A survey from Goldman Sachs finds millennials are feeling the crunch to catch up on retirement savings. Among millennials in the workforce who responded to the survey, 34% report feeling behind in saving for retirement.
Determining the amount of savings you need for retirement is not a one-size-fits-all proposition. Lifestyle and location are key variables from person to person. Reaching $1 million in savings was once considered a good benchmark for easing into your golden years.
For younger generations, $1 million in savings likely will not cut it according to a report from Wealthcare Financial, a financial planning firm based in Florida. It found Gen Z and millennials need to prepare for $120,000 to $150,000 per year in retirement due to inflation. This means up to $3 million may be necessary.
There are 1,566 respondents to the Goldman Sachs’ Retirement Survey & Insights Report, including 967 workers and 599 people who are retired. Among all workers, about 40% say their savings are falling behind schedule. Baby boomers and Gen X are feeling even more behind than millennials and Gen Z, with more than 50% from both groups saying they need to catch up.

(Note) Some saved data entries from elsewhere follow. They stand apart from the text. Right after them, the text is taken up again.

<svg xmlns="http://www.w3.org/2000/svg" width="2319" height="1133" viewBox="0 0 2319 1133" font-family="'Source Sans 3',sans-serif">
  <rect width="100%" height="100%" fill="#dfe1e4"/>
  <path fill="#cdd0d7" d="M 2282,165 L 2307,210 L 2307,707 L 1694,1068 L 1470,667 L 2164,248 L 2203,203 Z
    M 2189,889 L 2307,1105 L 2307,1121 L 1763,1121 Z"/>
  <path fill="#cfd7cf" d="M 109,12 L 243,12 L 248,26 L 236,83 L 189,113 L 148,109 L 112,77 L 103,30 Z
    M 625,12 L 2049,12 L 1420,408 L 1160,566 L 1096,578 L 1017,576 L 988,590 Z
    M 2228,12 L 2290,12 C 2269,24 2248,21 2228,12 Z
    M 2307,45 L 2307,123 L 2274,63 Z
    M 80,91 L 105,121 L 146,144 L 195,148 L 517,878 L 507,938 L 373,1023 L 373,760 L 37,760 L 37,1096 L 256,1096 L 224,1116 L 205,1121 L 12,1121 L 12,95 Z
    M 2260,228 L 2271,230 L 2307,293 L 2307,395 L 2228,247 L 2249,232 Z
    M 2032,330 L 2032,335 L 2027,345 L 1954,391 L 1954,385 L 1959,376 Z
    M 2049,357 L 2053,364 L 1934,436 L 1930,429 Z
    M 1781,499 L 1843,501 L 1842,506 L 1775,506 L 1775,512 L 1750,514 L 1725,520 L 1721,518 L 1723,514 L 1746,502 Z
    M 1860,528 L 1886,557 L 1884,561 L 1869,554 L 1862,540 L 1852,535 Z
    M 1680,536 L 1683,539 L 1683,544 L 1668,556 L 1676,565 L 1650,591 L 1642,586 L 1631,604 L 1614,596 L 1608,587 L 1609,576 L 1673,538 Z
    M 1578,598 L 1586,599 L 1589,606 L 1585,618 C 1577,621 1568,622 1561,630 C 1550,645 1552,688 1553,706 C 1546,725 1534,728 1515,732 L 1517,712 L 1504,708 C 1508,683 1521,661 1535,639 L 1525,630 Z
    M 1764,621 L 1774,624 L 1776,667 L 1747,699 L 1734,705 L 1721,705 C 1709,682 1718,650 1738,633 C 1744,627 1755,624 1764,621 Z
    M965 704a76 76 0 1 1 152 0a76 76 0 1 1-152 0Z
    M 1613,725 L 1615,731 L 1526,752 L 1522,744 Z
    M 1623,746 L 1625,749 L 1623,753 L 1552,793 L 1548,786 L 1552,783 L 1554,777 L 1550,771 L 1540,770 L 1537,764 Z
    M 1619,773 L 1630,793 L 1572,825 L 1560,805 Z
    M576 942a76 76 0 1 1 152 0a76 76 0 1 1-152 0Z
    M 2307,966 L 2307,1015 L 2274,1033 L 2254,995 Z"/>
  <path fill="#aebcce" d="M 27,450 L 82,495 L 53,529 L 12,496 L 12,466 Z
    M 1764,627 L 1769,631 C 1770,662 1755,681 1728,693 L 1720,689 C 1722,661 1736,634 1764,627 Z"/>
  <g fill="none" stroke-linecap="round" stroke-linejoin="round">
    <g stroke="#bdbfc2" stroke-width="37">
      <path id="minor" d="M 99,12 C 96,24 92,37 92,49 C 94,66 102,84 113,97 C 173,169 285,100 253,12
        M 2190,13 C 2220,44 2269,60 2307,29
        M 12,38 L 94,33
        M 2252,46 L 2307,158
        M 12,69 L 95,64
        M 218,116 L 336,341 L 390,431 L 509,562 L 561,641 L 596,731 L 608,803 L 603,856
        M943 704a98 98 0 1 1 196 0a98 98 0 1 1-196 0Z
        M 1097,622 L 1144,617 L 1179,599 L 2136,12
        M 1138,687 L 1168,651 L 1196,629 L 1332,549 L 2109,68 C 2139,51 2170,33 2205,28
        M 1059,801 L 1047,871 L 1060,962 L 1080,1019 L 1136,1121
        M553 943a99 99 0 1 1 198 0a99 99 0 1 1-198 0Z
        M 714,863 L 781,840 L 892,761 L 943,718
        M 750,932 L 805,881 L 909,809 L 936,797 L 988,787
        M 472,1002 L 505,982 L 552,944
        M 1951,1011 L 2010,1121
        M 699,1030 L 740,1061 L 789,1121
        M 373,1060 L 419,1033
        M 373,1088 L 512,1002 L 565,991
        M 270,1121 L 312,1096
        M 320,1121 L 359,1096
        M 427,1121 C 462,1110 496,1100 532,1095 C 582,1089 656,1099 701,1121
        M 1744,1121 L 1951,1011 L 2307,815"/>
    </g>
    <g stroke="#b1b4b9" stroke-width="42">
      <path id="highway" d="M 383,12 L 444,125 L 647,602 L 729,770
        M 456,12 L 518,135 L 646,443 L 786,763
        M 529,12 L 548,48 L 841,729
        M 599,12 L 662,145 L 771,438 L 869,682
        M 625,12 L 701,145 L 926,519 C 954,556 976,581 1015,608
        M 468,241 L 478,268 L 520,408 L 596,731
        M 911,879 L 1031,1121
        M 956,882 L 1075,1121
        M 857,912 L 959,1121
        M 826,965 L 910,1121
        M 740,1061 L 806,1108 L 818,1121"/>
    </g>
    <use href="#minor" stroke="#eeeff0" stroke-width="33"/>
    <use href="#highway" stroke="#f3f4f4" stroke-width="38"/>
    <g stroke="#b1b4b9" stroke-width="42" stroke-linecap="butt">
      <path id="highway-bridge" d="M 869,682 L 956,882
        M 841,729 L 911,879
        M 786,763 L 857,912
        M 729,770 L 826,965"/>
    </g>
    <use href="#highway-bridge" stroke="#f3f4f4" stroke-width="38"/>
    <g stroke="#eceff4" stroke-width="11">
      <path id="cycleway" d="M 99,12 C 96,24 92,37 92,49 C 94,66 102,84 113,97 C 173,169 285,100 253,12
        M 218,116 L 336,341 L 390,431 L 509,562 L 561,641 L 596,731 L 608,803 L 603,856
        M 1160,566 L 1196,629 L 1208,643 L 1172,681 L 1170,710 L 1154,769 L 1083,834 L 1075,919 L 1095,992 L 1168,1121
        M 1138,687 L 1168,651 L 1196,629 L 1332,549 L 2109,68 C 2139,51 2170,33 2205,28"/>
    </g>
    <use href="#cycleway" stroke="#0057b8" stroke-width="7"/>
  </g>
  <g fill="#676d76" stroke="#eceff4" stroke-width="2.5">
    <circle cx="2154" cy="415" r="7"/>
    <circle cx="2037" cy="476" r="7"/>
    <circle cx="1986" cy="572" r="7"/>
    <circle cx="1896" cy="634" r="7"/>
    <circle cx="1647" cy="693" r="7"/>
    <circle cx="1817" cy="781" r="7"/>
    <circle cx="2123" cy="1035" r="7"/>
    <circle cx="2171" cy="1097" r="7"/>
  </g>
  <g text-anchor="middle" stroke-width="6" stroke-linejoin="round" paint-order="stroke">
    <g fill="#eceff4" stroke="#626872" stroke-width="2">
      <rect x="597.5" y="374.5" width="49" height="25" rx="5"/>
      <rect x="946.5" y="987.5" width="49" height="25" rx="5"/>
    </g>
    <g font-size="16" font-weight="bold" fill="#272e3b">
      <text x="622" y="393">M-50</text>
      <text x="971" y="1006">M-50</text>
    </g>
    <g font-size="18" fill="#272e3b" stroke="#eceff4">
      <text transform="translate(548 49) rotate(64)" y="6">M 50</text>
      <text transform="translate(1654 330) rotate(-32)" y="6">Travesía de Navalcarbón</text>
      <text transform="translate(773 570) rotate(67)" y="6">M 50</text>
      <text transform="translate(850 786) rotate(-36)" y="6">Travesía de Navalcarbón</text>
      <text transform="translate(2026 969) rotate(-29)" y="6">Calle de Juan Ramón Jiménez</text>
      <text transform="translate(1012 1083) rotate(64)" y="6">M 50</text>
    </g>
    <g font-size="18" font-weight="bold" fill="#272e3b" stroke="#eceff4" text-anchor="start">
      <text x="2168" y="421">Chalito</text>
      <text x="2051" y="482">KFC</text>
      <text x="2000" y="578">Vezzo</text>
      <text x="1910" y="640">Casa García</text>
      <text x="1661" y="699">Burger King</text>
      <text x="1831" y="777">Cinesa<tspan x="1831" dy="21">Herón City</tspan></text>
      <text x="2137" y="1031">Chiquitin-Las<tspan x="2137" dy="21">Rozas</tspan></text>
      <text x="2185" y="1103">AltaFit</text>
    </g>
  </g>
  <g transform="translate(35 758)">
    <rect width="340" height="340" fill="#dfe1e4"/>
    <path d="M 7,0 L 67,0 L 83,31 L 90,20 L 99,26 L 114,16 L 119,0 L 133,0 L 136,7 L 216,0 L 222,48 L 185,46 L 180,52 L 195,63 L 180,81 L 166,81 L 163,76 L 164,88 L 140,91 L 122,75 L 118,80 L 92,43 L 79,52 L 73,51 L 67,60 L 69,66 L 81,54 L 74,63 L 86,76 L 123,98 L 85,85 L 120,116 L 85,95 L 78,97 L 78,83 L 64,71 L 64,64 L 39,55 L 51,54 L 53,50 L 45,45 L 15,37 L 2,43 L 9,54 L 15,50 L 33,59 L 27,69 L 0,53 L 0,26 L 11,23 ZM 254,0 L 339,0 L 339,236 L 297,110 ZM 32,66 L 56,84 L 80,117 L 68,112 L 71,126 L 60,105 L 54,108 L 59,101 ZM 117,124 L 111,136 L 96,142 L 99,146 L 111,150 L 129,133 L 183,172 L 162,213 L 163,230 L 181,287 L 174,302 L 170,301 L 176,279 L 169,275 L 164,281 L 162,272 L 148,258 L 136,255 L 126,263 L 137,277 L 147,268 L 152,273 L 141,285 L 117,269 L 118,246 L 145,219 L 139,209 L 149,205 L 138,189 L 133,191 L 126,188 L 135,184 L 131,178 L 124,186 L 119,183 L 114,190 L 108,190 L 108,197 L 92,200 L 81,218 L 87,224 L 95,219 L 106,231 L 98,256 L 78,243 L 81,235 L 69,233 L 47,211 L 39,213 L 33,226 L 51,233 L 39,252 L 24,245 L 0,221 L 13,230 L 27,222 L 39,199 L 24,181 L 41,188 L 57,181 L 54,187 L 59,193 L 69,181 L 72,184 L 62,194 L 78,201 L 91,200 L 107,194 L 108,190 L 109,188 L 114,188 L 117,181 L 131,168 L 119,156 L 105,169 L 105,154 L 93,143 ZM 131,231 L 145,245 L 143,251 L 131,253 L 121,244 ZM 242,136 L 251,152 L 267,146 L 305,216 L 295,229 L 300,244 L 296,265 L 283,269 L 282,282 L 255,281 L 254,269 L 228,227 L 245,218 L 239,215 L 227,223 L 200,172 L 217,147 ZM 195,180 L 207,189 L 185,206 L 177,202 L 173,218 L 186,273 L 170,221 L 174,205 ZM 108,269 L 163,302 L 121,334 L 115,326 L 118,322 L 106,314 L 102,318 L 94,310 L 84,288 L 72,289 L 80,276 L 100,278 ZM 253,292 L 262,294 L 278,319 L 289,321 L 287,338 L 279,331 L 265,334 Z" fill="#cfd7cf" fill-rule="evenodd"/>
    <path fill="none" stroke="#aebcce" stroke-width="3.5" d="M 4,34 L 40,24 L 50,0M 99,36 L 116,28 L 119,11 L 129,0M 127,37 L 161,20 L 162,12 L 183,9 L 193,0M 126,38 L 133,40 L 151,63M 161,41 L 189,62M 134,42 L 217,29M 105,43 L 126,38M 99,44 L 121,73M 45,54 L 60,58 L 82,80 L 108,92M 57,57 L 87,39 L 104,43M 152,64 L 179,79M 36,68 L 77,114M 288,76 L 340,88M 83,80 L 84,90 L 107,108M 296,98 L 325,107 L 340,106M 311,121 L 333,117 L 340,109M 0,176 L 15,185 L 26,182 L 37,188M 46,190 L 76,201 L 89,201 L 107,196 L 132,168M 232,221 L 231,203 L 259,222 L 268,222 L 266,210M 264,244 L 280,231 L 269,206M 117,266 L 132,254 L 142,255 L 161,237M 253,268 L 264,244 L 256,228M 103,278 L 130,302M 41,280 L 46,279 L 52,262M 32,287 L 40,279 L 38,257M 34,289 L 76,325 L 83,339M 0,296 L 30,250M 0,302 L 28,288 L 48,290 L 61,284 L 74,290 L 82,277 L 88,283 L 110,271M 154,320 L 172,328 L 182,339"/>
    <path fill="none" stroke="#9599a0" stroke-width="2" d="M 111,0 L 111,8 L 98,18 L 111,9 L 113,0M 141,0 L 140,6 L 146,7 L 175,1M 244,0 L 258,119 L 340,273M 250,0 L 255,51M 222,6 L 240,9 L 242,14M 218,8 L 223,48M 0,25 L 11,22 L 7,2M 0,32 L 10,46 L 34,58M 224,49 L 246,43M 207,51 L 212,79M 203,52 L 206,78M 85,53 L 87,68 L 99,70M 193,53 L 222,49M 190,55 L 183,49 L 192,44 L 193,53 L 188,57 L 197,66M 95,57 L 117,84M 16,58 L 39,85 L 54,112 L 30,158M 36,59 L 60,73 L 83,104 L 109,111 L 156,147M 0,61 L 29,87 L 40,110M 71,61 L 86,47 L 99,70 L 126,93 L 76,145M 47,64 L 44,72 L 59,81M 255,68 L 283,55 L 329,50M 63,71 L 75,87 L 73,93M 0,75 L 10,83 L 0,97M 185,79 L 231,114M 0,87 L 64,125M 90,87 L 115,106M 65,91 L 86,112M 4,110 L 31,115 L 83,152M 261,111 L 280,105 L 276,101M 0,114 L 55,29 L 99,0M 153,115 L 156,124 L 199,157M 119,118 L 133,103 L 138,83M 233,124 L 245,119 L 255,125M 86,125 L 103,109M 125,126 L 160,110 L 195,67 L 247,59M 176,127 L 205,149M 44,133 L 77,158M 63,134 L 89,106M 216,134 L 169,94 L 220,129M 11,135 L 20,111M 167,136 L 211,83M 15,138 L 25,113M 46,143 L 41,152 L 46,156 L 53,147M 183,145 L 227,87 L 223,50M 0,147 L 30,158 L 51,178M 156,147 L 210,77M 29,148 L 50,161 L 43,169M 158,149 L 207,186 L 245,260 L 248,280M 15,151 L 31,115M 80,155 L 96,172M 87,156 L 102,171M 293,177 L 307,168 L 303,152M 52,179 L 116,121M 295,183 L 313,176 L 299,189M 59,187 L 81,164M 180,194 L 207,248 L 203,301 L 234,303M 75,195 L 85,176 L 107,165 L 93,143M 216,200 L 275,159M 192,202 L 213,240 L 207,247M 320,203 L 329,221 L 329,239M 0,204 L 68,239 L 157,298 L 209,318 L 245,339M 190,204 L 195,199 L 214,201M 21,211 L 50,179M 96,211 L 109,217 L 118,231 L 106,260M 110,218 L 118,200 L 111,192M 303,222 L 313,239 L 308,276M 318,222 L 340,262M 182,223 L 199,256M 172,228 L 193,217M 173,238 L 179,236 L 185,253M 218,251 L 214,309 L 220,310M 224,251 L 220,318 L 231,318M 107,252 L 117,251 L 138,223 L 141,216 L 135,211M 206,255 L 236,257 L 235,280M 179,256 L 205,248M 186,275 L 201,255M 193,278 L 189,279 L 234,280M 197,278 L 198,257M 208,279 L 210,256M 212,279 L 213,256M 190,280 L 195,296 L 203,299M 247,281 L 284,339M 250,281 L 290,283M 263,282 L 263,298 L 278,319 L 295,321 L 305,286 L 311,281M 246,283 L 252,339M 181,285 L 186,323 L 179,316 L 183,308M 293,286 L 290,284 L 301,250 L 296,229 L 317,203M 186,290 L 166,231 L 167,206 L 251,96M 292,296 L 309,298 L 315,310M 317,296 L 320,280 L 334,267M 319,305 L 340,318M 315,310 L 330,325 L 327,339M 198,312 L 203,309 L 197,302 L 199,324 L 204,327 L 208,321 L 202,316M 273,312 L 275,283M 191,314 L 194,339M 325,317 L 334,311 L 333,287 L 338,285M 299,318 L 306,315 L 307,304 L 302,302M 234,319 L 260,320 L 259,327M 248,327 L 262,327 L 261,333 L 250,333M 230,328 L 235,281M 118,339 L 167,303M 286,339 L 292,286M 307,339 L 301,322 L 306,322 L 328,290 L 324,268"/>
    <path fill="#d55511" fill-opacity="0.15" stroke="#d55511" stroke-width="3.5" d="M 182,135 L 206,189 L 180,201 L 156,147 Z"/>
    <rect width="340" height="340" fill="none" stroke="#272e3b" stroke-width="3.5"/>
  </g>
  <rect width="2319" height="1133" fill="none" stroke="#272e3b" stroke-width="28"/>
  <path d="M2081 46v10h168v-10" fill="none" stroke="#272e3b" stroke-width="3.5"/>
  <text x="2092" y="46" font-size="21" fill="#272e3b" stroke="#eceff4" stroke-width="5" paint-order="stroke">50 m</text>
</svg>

“The generational difference supports the notion that as one progresses through different stages of life and career, it may be difficult to keep savings on track,” the report reads.
About 46% of workers who are behind on their savings attribute their issues to financial hardships, while 43% said they had to leave the workforce to care for a child or parent.
Twenty-six-percent of Gen X respondents believe their savings are very behind schedule, along with 23% of baby boomers. Only 9% of baby boomers believe their savings are somewhat ahead of schedule and 31% said they are on track.
Forty-four-percent of all respondents said they were stressed about their finances. Only 15% said they were comfortable with their finances.
Goldman Sachs outlines the three most common actions retirees take when facing a financial crunch: reducing spending, withdrawing from emergency savings and moving to conservative asset allocation.